An understanding of zeta potential and surface charge are also important aspects to the characterization of LNPs, as they can affect such things as solubility (aggregation). Zeta potential provides information on colloid-electrolyte interactions, and is based on the fact that oppositely charged particles are attracted to each other while similarly charged particles are repelled (12). Zeta potential is measured using electrophoretic techniques. Measuring zeta potential can be very challenging, and is affected by dilution of the suspensions; thus, for every new formulation, characterization should be done to determine the appropriate conditions to measure zeta potential. Currently, there is no direct way to measure surface charge; thus, surface charge is measured by making an electric field around the particles and measuring voltage (11). Generally, zeta potential and surface charge are measured separately, which can add complexity to LNP characterization. That said, there are methods being developed to measure both together, such as the example by Rasmussen and coauthors that uses a one-step measurement with a salt gradient and capillary to measure zeta potential and surface charge (13).

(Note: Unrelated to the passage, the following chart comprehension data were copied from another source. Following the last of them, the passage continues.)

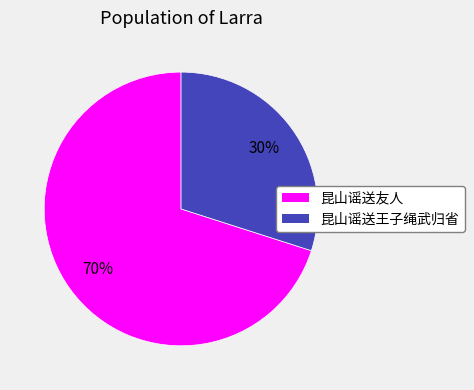

Is the sum of 昆山谣送王子绳武归省 and 昆山谣送友人 greater than half?

Yes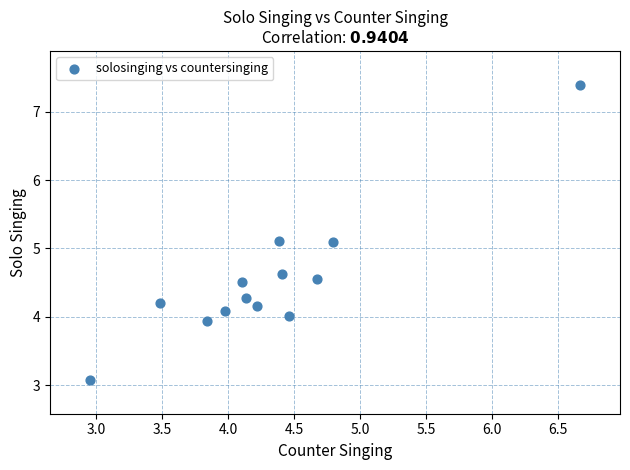

What is the range of Y values (max minus min)?

4.3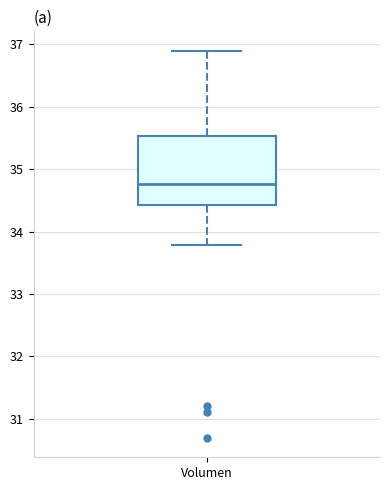

Transcribe this box plot: give where the median line is, the range the box spans, and where the two whiskers end, as read against the y-axis. The values are not printed on the chart, so give them approximately, as read against the axis.

median 34.8, box 34.4 to 35.5, whiskers 33.8 to 36.9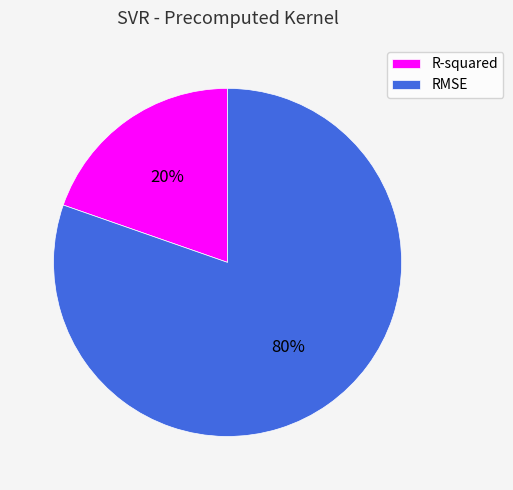

To the nearest percent, what portion does RMSE represent?

80%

This column introduced, briefly, different types of lipid nanoparticles (LNPs), how they are synthesized, and how they are characterized. Characterization of pharmaceuticals, such as mRNA encapsulated in LNPs, includes 1) characterization of the lipids; 2) characterization of the active pharmaceutical ingredient; 3) characterization of the formulated (lipids + API) LNPs; 4) characterization of the LNP populations; and 5) characterization of API release from the LNPs. There is diversity in the techniques used to accomplish these characterization steps. Such things as cryo–EM are used to characterize the formulated LNP product. Other, more traditional biopharmaceutical analytical tools like LC–MS are used to characterize the lipids and the API, separately. The field of LNP products and analysis is still in its early stages; however, the mRNA Covid-19 vaccines have catalyzed efforts to develop new tools and methodologies to characterize LNP products. There is significant opportunity for research and development in this space. As such, this column serves as a brief overview of the current stage, but we envision rapid development in the characterization of LNPs, providing opportunities for future columns to take a deeper dive into individual analytical technologies.